Task list:
(A) Could you duplicate, word for word, the stretch of the Pontiac 389 rebuild thread from "I was looking" through "possibly a resurface."?
(B) Can you pick up the Pontiac 389 rebuild thread where it stops and keep it going?

-- Text shown follows --

# Help on 64 389 Rebuild



## tonyskala (Feb 7, 2015)

Over the holidays I would like to start rebuilding the 389 I have. 

All I have is a stock 389 intake manifold, stock 389 - 716 heads, stock 389 79j block, stock crank, stock connecting rods, stock 389 exhaust manifold.

I need everything else. 

So I don't really want to fiddle much and would prefer an all inclusive deal.

I was thinking 

Pontiac 389 Deluxe Engine Master Kit 1963 1964 Pistons | eBay

or 

Pontiac 389 1960-1966 (excludes 3 2/B engines) Master Kit | Northern Auto Parts

I want to keep the exterior as stock looking as possible and don't care much on the internals. leaning more towards the Northern deal but I need to know if this is a good move. I have had ford 302 in the past and that is all plug and play. this Pontiac stuff is rare and hoping to leverage expertise. I have a catalina block as well that is complete which is where the valve covers brackets pumps are coming from. Still trying to source a another 4bbl carb because the guy who I found who has one will not sell it to me.

So I want to spend no more than 2,200 for the parts and short block build. need some expertise on this.


----------



## the65gto (Oct 9, 2008)

Wonder why NAP excludes the 3x2 engines.??


----------



## Rukee (Feb 8, 2007)

Be sure to get forged pistons.


----------



## geeteeohguy (Feb 2, 2008)

I wasn't able to rebuild my 389 for $2200 34 years ago. Good luck.


----------



## rickm (Feb 8, 2012)

what carb are you looking for? a '64 carter afb? a specific tag # ? my friend rebuilt my '65 389 YF in his machine shop a few years back for $2,600. but im friends with him personally. might be a bit more.


----------



## tonyskala (Feb 7, 2015)

I was looking for a 3649AFB, I actually just found one today. So I am covered on that front. But I just want it to say I have all the parts to bolt it together. I actually have an Atomic EFI that I am going to throw on it to make it realiable enough for wife to drive around in. I had an EZ efi on a Camaro and it was awesome. I read the Atomic is even better .



So I am trying to get just the short block done for 2200 I have 800 budgeted for the heads. I thought I was being reasonable. But I have not done one of these yet and realize they are different than Chevy's but I did not think by a whole lot. Am I off that much?? It was like 1100dollars to rebuild the whole damn ford 302 and that was with parts included. 

I don't need any major machining done. Just a boil, hone and possibly a resurface. 

What I was really after was some one telling me "get this kit <KIT NAME> it has everything you need, I cant believe how much you get for the price" yada yada..

I have never done anything Pontiac before. All ford and Chevy. So not really sure what to expect.


----------



## PontiacJim (Dec 29, 2012)

I used an inexpensive kit that included cast pistons. They can be OK, BUT, you have to be cautious. The pistons I got probably dropped my already 8.2 engine to under 8.0 as they had rounded edges along the piston tops which does lower compression - I did not know this. The screen for my Mellings pump was a fine wire mesh, too fine, for heavy oil to flow through, and contributed to my oil pressure problem and eventual loss of oil and damage to all bearings & crank. I posted a thread outlining this. I did not know this.

-- Text shown concluded --
-- Extracted data follows --

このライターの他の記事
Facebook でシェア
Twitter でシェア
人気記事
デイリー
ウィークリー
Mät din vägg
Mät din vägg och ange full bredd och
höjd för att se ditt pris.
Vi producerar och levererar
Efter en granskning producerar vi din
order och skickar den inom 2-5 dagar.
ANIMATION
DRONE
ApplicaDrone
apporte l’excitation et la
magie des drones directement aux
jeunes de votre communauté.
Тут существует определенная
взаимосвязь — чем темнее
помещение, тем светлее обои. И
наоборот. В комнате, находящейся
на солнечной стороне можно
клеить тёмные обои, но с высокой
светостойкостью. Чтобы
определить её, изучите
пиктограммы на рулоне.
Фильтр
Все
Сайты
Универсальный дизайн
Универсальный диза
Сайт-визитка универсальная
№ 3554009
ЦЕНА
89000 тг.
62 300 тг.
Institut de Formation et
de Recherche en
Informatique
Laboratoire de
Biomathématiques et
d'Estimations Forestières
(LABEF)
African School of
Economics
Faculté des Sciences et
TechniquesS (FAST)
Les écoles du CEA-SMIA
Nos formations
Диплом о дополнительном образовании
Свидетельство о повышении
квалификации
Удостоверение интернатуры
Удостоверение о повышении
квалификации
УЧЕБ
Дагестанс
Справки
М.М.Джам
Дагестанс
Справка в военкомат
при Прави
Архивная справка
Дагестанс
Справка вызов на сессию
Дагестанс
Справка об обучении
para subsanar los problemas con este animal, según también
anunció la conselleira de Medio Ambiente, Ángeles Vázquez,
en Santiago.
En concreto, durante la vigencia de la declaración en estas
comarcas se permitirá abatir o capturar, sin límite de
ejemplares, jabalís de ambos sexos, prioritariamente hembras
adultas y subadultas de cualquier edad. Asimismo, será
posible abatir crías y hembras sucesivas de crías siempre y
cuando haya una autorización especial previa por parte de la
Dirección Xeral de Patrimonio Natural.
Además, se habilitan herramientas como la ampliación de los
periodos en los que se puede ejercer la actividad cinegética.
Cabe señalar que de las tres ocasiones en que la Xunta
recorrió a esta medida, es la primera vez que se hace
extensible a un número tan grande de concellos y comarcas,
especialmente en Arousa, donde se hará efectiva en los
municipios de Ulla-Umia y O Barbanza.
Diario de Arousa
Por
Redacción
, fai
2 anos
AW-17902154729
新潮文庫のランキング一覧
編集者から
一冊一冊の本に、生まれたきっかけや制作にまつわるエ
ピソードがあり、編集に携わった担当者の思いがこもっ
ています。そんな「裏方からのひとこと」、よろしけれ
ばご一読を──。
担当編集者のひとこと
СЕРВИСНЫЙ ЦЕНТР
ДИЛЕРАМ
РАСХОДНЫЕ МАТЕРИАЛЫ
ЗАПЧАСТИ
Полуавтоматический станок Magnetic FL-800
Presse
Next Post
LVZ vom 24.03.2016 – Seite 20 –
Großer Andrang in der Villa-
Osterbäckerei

-- Extracted data concluded --

Your written answers:
(A)
I was looking for a 3649AFB, I actually just found one today. So I am covered on that front. But I just want it to say I have all the parts to bolt it together. I actually have an Atomic EFI that I am going to throw on it to make it realiable enough for wife to drive around in. I had an EZ efi on a Camaro and it was awesome. I read the Atomic is even better .



So I am trying to get just the short block done for 2200 I have 800 budgeted for the heads. I thought I was being reasonable. But I have not done one of these yet and realize they are different than Chevy's but I did not think by a whole lot. Am I off that much?? It was like 1100dollars to rebuild the whole damn ford 302 and that was with parts included. 

I don't need any major machining done. Just a boil, hone and possibly a resurface.

(B)
Not knowing this, I have to rely on my machinist to know this. Apparently he did not know this, but he was a Chevy guy and not a Pontiac guy. In hindsight, not knowing what I know now would have probably not been a problem IF I had purchased, and spent the money, on quality parts supplied from an experienced and recommended Pontiac engine builder/parts supplier who uses the same parts I was purchasing.

Did I save money by purchasing an inexpensive kit through my local machine shop? Hardly. That said, at a minimum, I highly recommend purchasing your parts, whether in kit form or individual pieces, from a reputable Pontiac engine builder/parts supplier. Does it cost more to rebuild a Pontiac versus a Chevy or Ford......You betcha, way more. 

If you value your engine and want to do it right, then it will cost. You do not want to use factory connecting rods - go aftermarket forged. Honing the block and installing new pistons is not a good idea. Can you hone a cyl and install pistons? Sure, and I have on a stock engines having a minimal ridge at the top of the cylinder and used the same pistons that came out of it -worked just fine. If you go forged pistons in place of the cast pistons, you need additional clearances as forged will expand more than cast when hot, so forged pistons plugged into cylinders previously filled with cast pistons could result in the piston severely scuffing the bores, or worse, locking up. So it would be better to have a machine shop tell you what piston size to order and allow them to fit them to the bore size so the correct clearances are maintained. I say this not knowing your skills or knowledge - and hating to see you damage your engine if you were not aware of some of this.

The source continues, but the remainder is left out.